__What the task requires__
From the listing below, output only the lines starting at the line that has "14. FOOD CONTACT" and ending at the line that has "Corrected on site. Observed", exactly as they appear, ends included.

────────────────────────────────────────

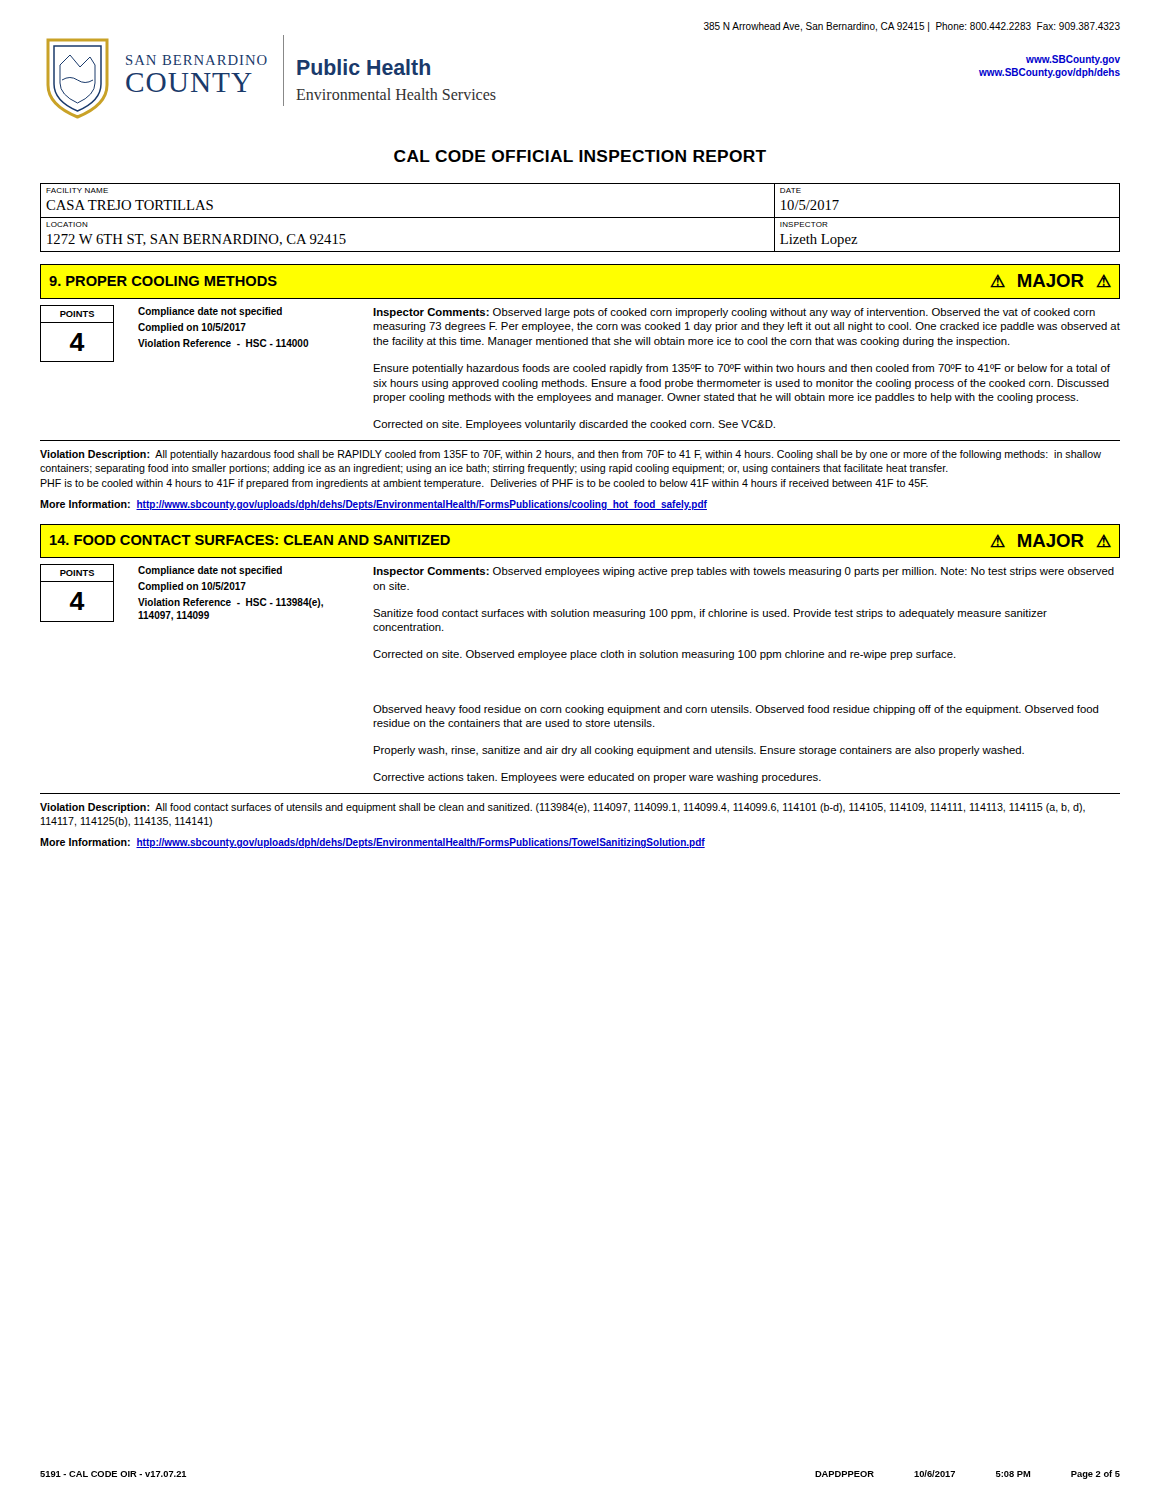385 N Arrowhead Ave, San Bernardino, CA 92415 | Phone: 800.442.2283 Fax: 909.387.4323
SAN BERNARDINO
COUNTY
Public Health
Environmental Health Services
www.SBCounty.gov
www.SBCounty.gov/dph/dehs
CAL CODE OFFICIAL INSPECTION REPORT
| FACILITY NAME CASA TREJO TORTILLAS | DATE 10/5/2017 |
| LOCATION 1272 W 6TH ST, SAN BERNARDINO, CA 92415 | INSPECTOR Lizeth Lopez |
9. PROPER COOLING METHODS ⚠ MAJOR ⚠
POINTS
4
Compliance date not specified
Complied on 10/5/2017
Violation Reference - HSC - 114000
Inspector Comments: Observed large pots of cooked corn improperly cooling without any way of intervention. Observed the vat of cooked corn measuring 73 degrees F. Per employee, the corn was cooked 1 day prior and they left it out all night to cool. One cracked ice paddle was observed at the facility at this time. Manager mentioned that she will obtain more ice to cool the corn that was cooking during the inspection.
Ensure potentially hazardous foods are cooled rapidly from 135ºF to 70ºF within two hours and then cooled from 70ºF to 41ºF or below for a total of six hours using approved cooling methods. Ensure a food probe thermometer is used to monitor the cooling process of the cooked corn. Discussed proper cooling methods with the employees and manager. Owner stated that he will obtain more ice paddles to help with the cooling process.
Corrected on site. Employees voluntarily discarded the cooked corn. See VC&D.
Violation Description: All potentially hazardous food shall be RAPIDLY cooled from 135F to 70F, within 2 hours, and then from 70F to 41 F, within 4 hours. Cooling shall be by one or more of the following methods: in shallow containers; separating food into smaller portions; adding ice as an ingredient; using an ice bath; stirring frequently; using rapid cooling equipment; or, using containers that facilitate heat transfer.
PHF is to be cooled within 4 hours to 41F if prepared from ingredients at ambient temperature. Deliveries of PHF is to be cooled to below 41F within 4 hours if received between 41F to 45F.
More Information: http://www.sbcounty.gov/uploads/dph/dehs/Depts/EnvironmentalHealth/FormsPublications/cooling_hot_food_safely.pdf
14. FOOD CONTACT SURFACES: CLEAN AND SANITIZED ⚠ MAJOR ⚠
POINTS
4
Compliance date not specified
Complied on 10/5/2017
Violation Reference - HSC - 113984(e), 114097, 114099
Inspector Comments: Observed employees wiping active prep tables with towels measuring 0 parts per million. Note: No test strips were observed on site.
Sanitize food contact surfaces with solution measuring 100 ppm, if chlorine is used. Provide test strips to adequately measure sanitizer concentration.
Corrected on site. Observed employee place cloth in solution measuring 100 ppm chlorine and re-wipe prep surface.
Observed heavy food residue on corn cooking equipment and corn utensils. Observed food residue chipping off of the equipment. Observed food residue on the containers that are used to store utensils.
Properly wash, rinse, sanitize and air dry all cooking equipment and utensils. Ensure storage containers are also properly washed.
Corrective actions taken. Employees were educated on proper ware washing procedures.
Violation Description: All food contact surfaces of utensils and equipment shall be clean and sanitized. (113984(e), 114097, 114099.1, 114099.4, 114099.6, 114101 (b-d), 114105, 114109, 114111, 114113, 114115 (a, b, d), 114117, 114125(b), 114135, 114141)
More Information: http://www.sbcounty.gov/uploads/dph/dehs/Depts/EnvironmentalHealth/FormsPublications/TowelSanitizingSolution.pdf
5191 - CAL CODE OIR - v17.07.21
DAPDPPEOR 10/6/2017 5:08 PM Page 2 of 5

────────────────────────────────────────

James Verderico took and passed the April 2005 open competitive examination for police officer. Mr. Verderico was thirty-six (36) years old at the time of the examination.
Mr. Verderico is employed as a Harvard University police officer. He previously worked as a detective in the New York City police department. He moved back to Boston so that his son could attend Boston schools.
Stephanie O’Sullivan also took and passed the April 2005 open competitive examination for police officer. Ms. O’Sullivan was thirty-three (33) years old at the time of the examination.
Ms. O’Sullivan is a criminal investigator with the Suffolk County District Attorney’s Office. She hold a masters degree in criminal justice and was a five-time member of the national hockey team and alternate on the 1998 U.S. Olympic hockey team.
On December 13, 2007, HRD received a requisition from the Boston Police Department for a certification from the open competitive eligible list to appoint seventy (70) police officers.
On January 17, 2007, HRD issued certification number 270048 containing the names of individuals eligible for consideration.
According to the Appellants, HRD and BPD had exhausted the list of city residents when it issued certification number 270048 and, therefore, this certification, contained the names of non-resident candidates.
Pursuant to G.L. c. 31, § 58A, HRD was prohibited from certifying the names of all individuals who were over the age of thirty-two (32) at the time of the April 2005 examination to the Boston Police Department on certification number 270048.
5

────────────────────────────────────────

__Reply__
14. FOOD CONTACT SURFACES: CLEAN AND SANITIZED ⚠ MAJOR ⚠
POINTS
4
Compliance date not specified
Complied on 10/5/2017
Violation Reference - HSC - 113984(e), 114097, 114099
Inspector Comments: Observed employees wiping active prep tables with towels measuring 0 parts per million. Note: No test strips were observed on site.
Sanitize food contact surfaces with solution measuring 100 ppm, if chlorine is used. Provide test strips to adequately measure sanitizer concentration.
Corrected on site. Observed employee place cloth in solution measuring 100 ppm chlorine and re-wipe prep surface.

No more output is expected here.